Il n'y a presque pas de magie dans le raté terne « N'est pas mort, » Une offre de minuit de Meera Menon qui prouve qu'un concept amusant et des inspirations cool n'équivaut pas nécessairement à un bon film. Sur le papier, celui-ci devrait être Catnip pour ce George A. Romero Acolyte, et Menon s'incline clairement à l'auteur cinématographique des morts aussi, à l'imagerie et aux choix narratifs du maître, mais elle vacille dans tant d'autres départements qu'elle n'atteint jamais le niveau de celle auquel elle rend hommage. Sans être trop cruel, il n'y a qu'une seule performance encore légèrement bonne dans ce film, et Menon ne peut pas surmonter le manque de qualité agissant avec les peurs ou même les images qui peuvent souvent nous permettre de regarder dans l'autre sens en ce qui concerne les ensembles de films d'horreur .
Kiran Deol mène «Ne n'est pas mort» en tant que Vinita, le meilleur podcasteur (seulement?) Après l'apocalypse, parlant aux quelques âmes restantes sur la planète après que leurs amis et les membres de leur famille se soient transformés en masse de marche.
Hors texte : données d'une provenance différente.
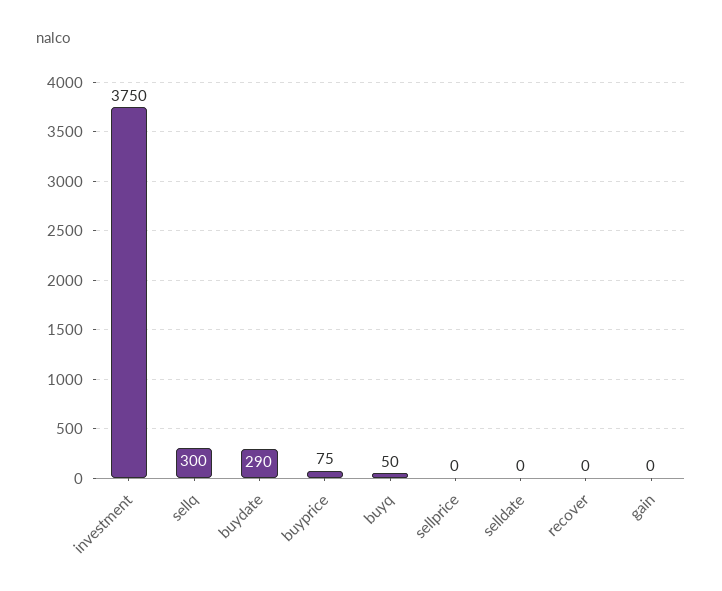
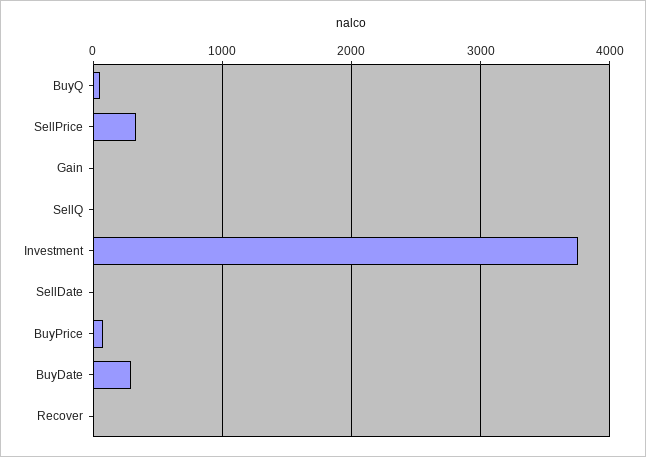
  {
    "investment": 3750,
-   "sellq": 300,
+   "sellq": 0,
    "buydate": 290,
    "buyprice": 75,
    "buyq": 50,
-   "sellprice": 0,
+   "sellprice": 300,
    "selldate": 0,
    "recover": 0,
    "gain": 0
  }

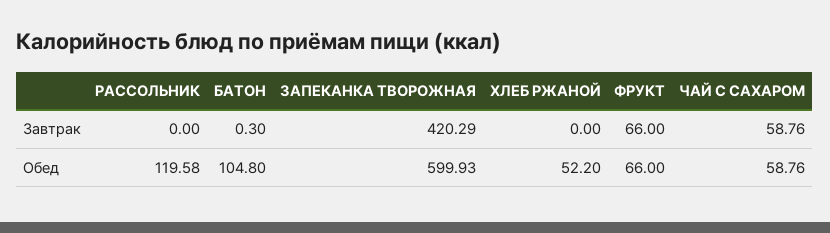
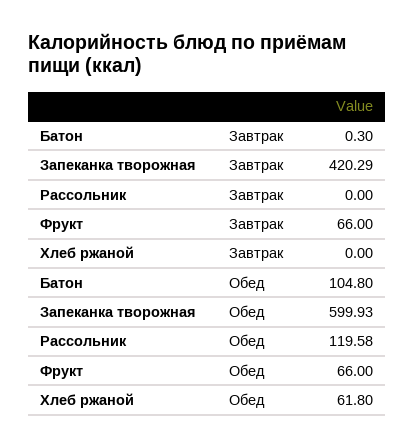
  {
    "РАССОЛЬНИК": {
      "Завтрак": 0,
      "Обед": 119.58
    },
    "БАТОН": {
      "Завтрак": 0.3,
      "Обед": 104.8
    },
    "ЗАПЕКАНКА ТВОРОЖНАЯ": {
      "Завтрак": 420.29,
      "Обед": 599.93
    },
    "ХЛЕБ РЖАНОЙ": {
      "Завтрак": 0,
-     "Обед": 52.2
+     "Обед": 61.8
    },
    "ФРУКТ": {
      "Завтрак": 66,
      "Обед": 66
-   },
+   }
-   "ЧАЙ С САХАРОМ": {
-     "Завтрак": 58.76,
-     "Обед": 58.76
-   }
  }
C'est une plainte mineure dans un film qui fait un certain nombre de choses mal, mais Menon ne joue même pas vraiment avec la profession de son chef que de créer quelques scènes impliquant un microphone et de lui donner une chance de fournir une voix off peu profonde. Tout change lorsque l'ex de Vinita, Vincent (George Basil) se présente dans sa vie, portant un bébé qu'il a trouvé orphelin par ses parents zombifiés. Vincent et Vinita peuvent-ils s'occuper de cette vie au milieu de toute cette mort? Et comment cela aura-t-il un impact sur les frères de Vinita: une âme effrayée jouée par Vishal Vijayakumar et un frère plus confiant plus confiant joué par Samrat Chakrabarti, facilement la meilleure chose à propos de « Ne diet ».
Chakrabarti comprend comment jouer une dynamique complexe de peur et de résilience d'une manière qui donne presque la vie à «ne mourant pas», mais il n'est tout simplement pas un personnage assez grand pour sauver ce film de ce qu'il fait de mal. Les performances se sentent rarement vraies, faisant un clin d'œil à la caméra comme si tout le monde sait qu'ils étaient dans un film de zombies de Sundance en noir et blanc. Et le cadrage est également éteint, surtout dans les scènes d'action / d'horreur trop fins, qui sont juste maladroitement mise en scène. Je suis tout à fait utilisé des astuces de caméra pour cacher des budgets bas dans l'horreur de bricolage, mais le film doit encore être cohérent d'une manière que Menon ne l'est pas. Mes premiers jours ont été dominés par des films qui, selon les gens, étaient des «bonnes idées à la recherche d'un meilleur cinéma» («Rabbit Trap», «The Thing with Feathers», plus). Au moins «ne mourait pas» n'était pas seul.